On April 12, 1961, at 9:07 Moscow time, several tens of kilometers north of the village of Tyuratam in Kazakhstan, at the Soviet Baikonur Cosmodrome, an intercontinental ballistic missile R-7 was launched, in the bow of which was located a manned spacecraft "Vostok" with Air Force Major Yuri Gagarin on board. The launch was successful. The spacecraft was launched into orbit with an inclination of 65 grams, perigee height of 181 km and apogee height of 327 km and made one round around the Earth in 89 minutes. On 108th mines after start it has returned to the Earth, having landed near village Smelovka of the Saratov area. Thus, four years after the launch of the first artificial Earth satellite, the Soviet Union carried out the first human space flight in the world.
The spacecraft consisted of two compartments. The descent, which was also the cockpit of an astronaut, was a 2.3-metre diameter sphere covered with ablative thermal protection material for re-entry into the atmosphere. The spacecraft was controlled automatically and by an astronaut. During the flight it was continuously maintained with the Earth. The atmosphere of the spacecraft is a mixture of oxygen and nitrogen at a pressure of 1 atm. (760 mm Hg.). "Vostok1" had a mass of 4730 kg, and with the last stage of the launch vehicle - 6170 kg. The Vostok spacecraft was launched into space 5 times, after which it was declared safe for human flight.
Four weeks after Gagarin's flight on May 5, 1961, Captain Alan Shepherd of the 3rd rank became the first American astronaut.
Although he did not reach near-Earth orbit, he rose above the Earth to an altitude of about 186 km. Shepherd, launched from Cape Canaveral at Mercury 3 using a modified Redstone ballistic missile, flew 15 minutes and 22 seconds before landing in the Atlantic Ocean. He proved that a person in a weightless-neutral environment can manually control a spacecraft. The Mercury spacecraft was significantly different from the Vostok spacecraft.
It consisted of only one module - a manned capsule in the form of a truncated cone with a length of 2.9 m and a base diameter of 1.89 m.

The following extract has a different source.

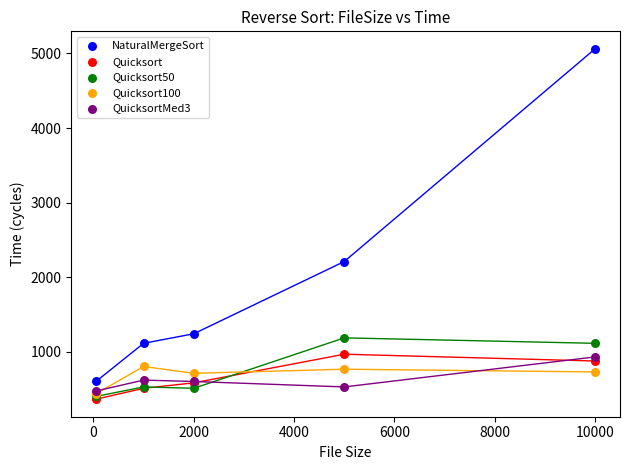

Which series has the largest Y range (max minus min)?

NaturalMergeSort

Its sealed nickel alloy shell had a titanium lining to protect it from heat during re-entry into the atmosphere.
The atmosphere inside Mercury consisted of pure oxygen at a pressure of 0.36 atmospheres. On February 20, 1962, the U.S. reached near-Earth orbit. Mercury 6, piloted by Navy Lieutenant Colonel John Glenn, was launched from Cape Canaveral. Glenn remained in orbit for only 4 hours and 55 minutes, with three rounds to go before he successfully landed. The purpose of Glenn's flight was to determine if a person could work at Mercury CC. The last time Mercury was launched into space was on May 15, 1963.

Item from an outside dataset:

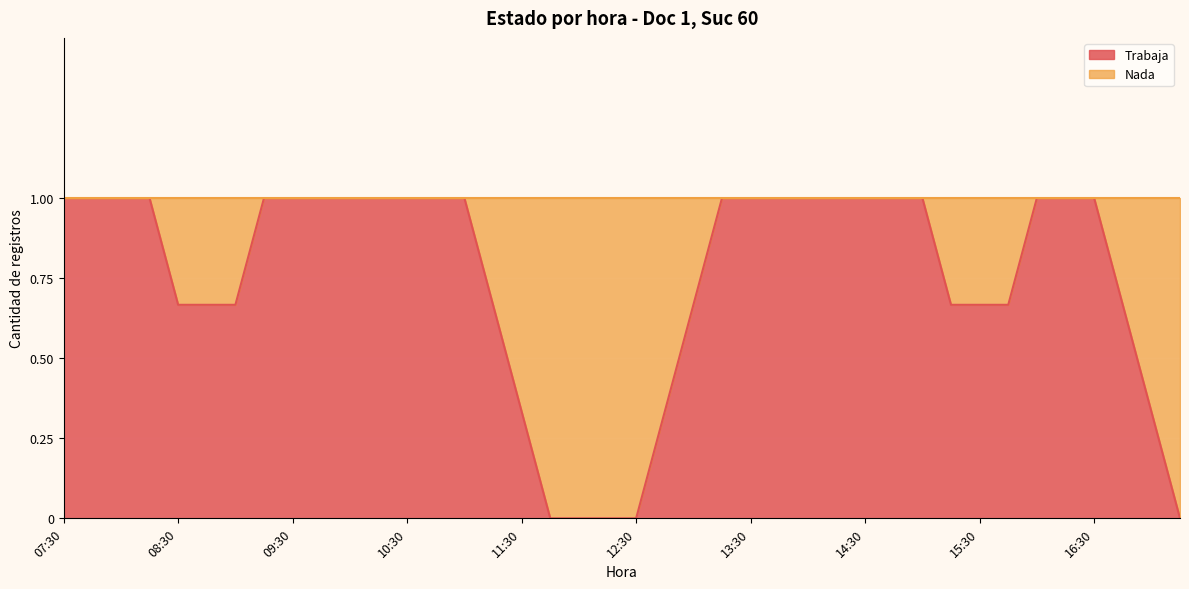

True or false: Nada has a value of 0 at 10:45.

True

On March 18, 1965, Mercury was put into orbit with two cosmonauts on board - Colonel Pavel Belyaev, commander of the spacecraft, and Lieutenant Colonel Alexei Leonov, second pilot. Immediately after entering the orbit the crew cleared itself of nitrogen, inhaling pure oxygen. Then the lock compartment was deployed: Leonov entered the lock compartment, closed the hatch cover of the CC and for the first time in the world made a spacewalk. The astronaut with an autonomous life support system was out of the CC cabin for 20 minutes, sometimes moving away from the spacecraft at a distance of up to 5 m. At the time of its departure, it was connected to the SC only by telephone and telemetry cables. Thus, the possibility of the astronaut's stay and work outside the spacecraft was practically confirmed.

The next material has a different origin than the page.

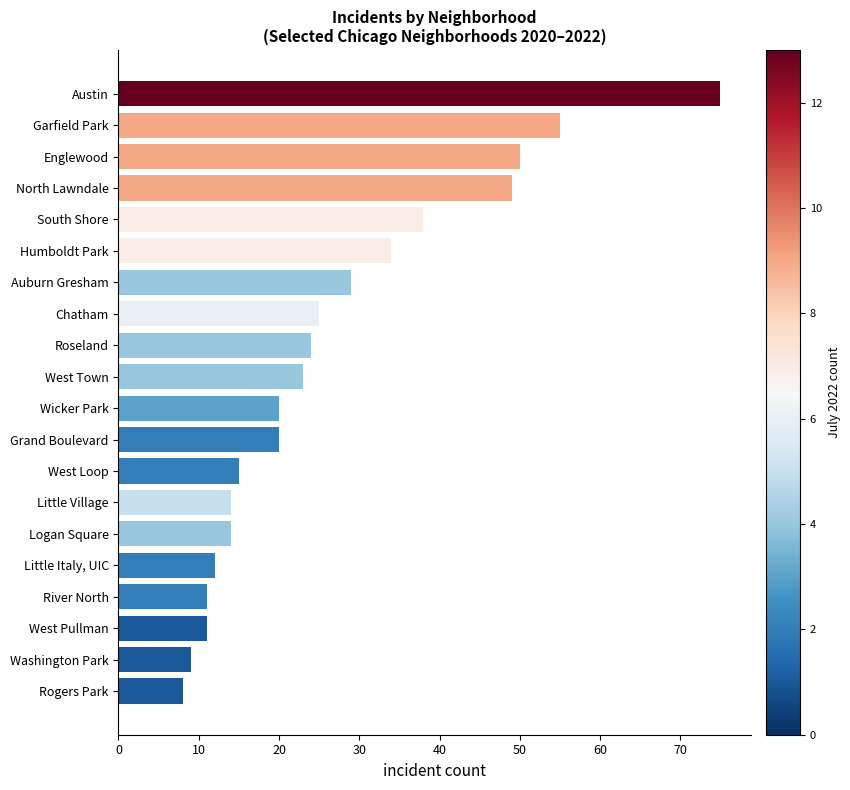

Is it true that the value at West Pullman is 7?

False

On June 3, Jameni 4 was launched with Captains James McDeavitt and Edward White. During this 97:56 flight, White left CC and spent 21 minutes out of the cockpit testing the possibility of manoeuvring in space with a handheld compressed gas jet pistol. Unfortunately, space exploration was not without casualties. On January 27, 1967 the crew preparing to make the first manned flight under the program "Apollo" died in a fire inside the CC burning for 15 seconds in an atmosphere of pure oxygen. Virgil Grissom, Edward White and Roger Chaffey were the first American astronauts to die in CC. On April 23, a new Soyuz-1 SC was launched from Baikonur, piloted by Colonel Vladimir Komarov. The launch was successful.
On the 18th turn, 26 hours 45 minutes after the launch, Komarov began orientation for re-entry into the atmosphere. All operations were normal, but after re-entry and braking the parachute system failed. The astronaut was killed instantly at the moment of the Soyuz's impact on the Earth with the speed of 644 км\ч. Later on, Cosmos took more than one human life, but these victims were the first.